In Chrome Development Tools Application tab should show manifest parameters like so:

Application tab

Service Worker

Last missing piece is a Service Worker. Create sw.js file. Then it must be registered. In this example lets do this in app.js:

// app.js

...

async function registerSW() {
    if('serviceWorker' in navigator) {
        try {
            await navigator.serviceWorker.register('/sw.js')
        } catch (e) {
            console.log('SW registration failed')
        }
    }
}

window.addEventListener('load', () => {
    app()
    registerSW()
})

Last thing to do is implement SW itself. This is very powerful tool. In SW script you decide how and when cache fatched data, which static files should be cached and which caching strategy should be used.

Put all the code in sw.js. Choose a name for app cache and define all statics that should be cached on install event.

const cacheName = 'quotespwa'
const staticAssets = [
    '/icon.png',
    '/app.js',
    '/app.css',
    '/index.html'
]

SW has it's own lifecycle. At the start install event is triggered. Then if successful activate event. You can write a simple code to handle those two, like so:

self.addEventListener('install', async e => {
    const cache = await caches.open(cacheName)
    await cache.addAll(staticAssets)
    return self.skipWaiting()
})

self.addEventListener('activate', e => {
    self.clients.claim()
})

Ok, that looks good already. Now it would be great to intercept fetch requests and cache them. Generally there are two cases:

  1. same origin requests
  2. cross origin requests

In first case scenario we know that response should be in cache because it is from same host. It might need special handling when it is call for some dynamic data like API call but in this example we will ignore that.

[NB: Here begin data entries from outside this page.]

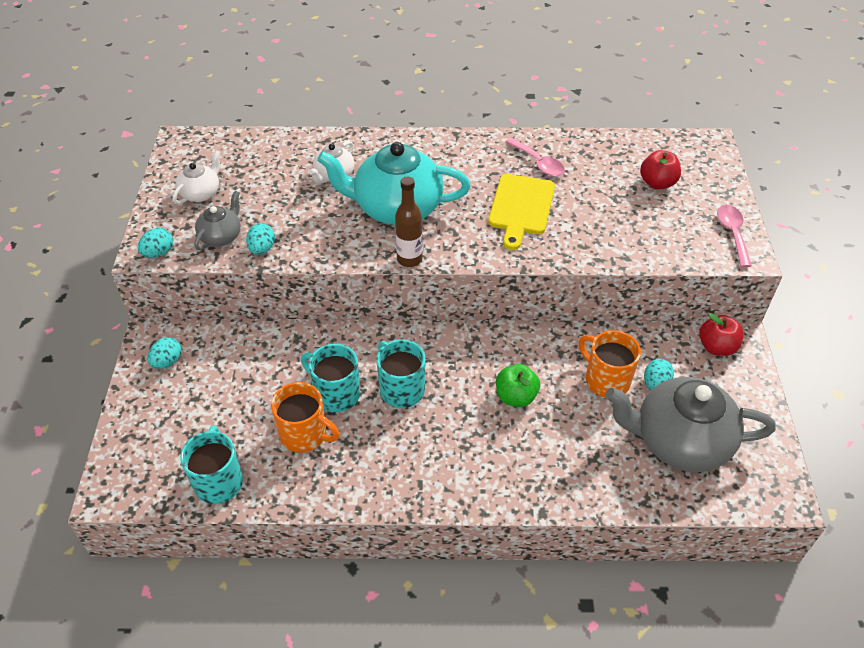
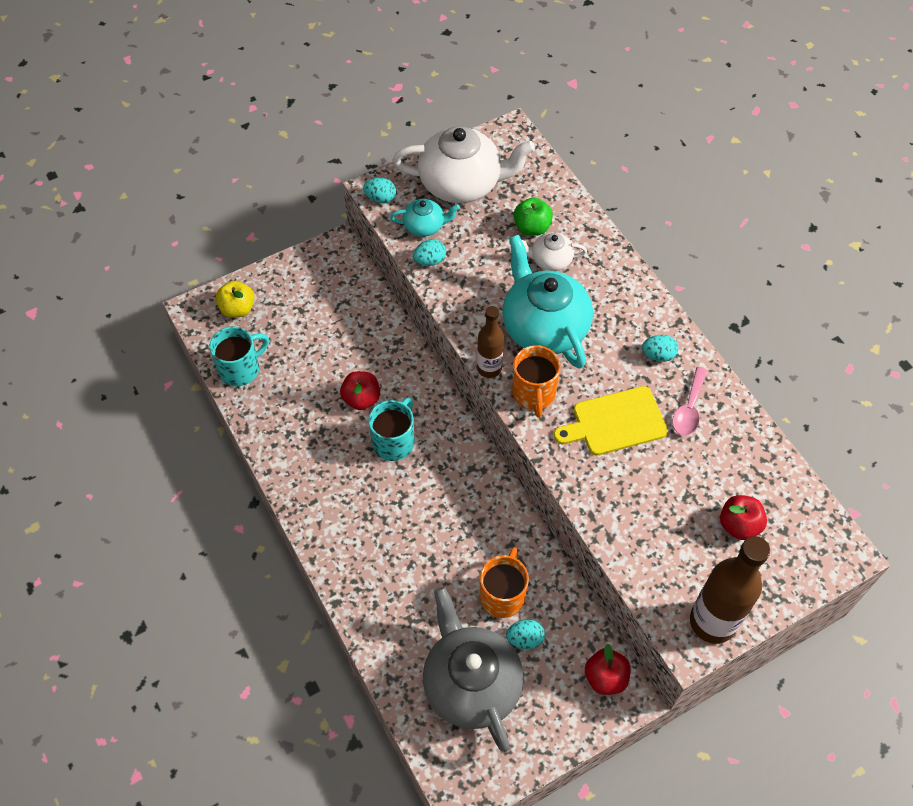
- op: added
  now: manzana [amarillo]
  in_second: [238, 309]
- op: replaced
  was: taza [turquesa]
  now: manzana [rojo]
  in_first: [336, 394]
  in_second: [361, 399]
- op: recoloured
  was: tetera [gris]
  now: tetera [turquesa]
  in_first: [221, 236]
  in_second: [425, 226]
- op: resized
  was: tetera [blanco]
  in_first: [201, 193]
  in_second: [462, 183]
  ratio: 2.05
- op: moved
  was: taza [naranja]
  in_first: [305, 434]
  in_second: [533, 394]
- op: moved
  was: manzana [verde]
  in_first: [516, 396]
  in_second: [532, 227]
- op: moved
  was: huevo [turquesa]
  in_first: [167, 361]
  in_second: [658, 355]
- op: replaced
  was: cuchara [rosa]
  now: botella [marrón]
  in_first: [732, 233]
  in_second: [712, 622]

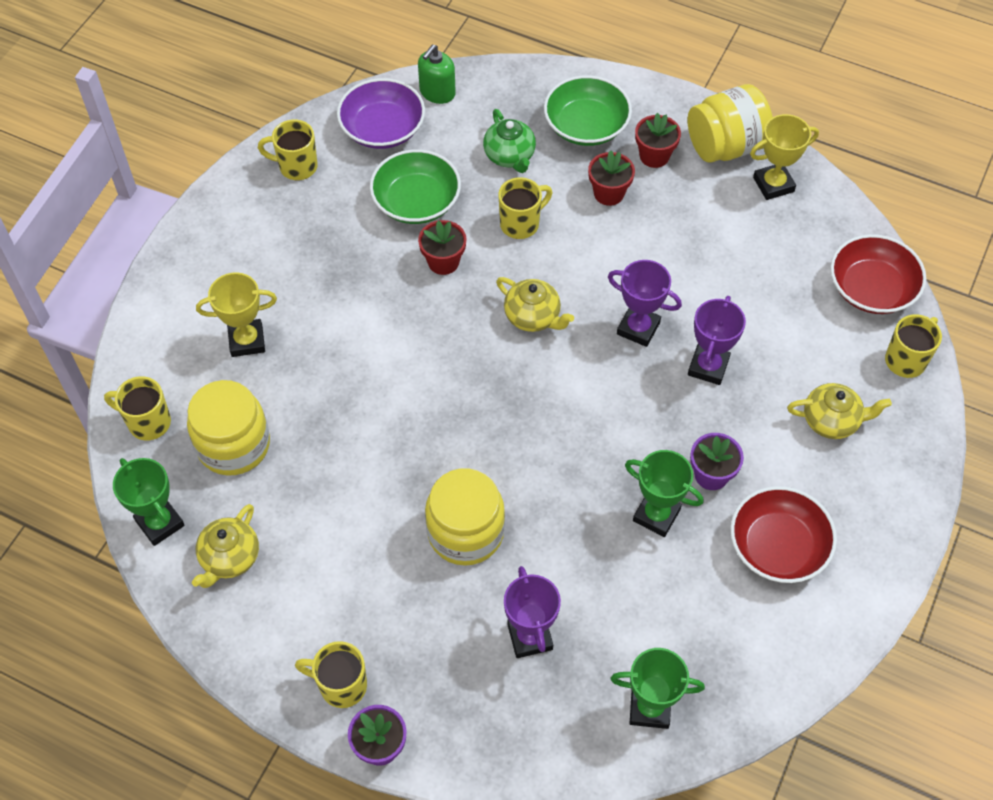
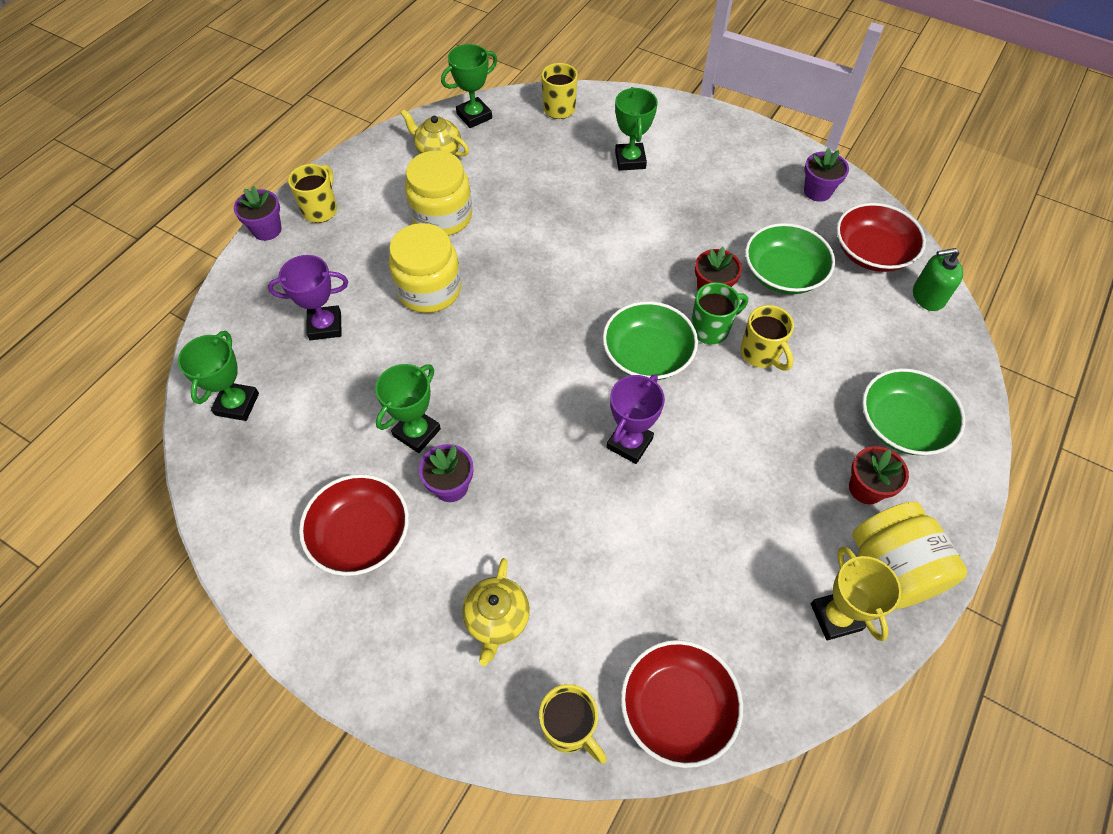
- op: moved
  was: tarro [amarillo]
  in_first: [233, 445]
  in_second: [442, 216]
- op: replaced
  was: tetera [amarillo]
  now: cuenco [verde]
  in_first: [533, 316]
  in_second: [647, 355]
- op: recoloured
  was: trofeo [amarillo]
  now: trofeo [verde]
  in_first: [247, 341]
  in_second: [630, 160]
- op: added
  now: taza [verde]
  in_second: [711, 329]
- op: replaced
  was: taza [amarillo]
  now: maceta [morado]
  in_first: [296, 166]
  in_second: [817, 191]
- op: recoloured
  was: cuenco [morado]
  now: cuenco [rojo]
  in_first: [382, 129]
  in_second: [871, 252]
- op: turned
  was: dispensador de jabón [verde]
  in_first: [437, 92]
  in_second: [928, 296]
  clockwise: -45
- op: removed
  was: tetera [verde]
  in_first: [510, 156]
- op: removed
  was: maceta [rojo]
  in_first: [609, 193]
- op: removed
  was: trofeo [morado]
  in_first: [708, 367]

async function cacheFirst(req) {
    const cache = await caches.open(cacheName)
    const cached = await cache.match(req)
    return cached || fetch(req)
}

In second case, we want to get a 'fresh' response and cache them. If that fails, then you can get the response from the cache. In the app.js we don't use any fetches so functions below are not required. In case you want to try to fetch data from external sources then that's how the cache functions should look like.

async function networkAndCache(req) {
    const cache = await caches.open(cacheName)
    try {
        const freshResponse = await fetch(req)
        await cache.put(req, freshResponse.clone())
        return freshResponse
    } catch (e) {
        const cached = await cache.match(req)
        return cached
    }
}

To pass cached response to the fetch, worker uses 'event.respondWith' function like so:

self.addEventListener('fetch', async e => {
    const req = e.request
    const url = new URL(req.url)
    if(url.origin === location.origin) {
        e.respondWith(cacheFirst(req))
    } else {
        e.respondWith(networkAndCache(req))
    }
})

At this point PWA page is completed. You can check in Dev Tools what is cached and try simulate offline state. Quotes should be retrieved from cache in offline mode.

Summary

This example shows how to setup necessary parts of website to meet PWA requirements. Just to sum up, they are:

  • create and link manifest.webmanifest file
  • register Service Worker
  • implement functions handling SW's lifecycle events

In more complicated app the caching functions would be much more complex. There are already libraries that can handle it for you but it is very good problem to try solve and learn from it. So I encourage you to at least try experiment with this example using low level SW API.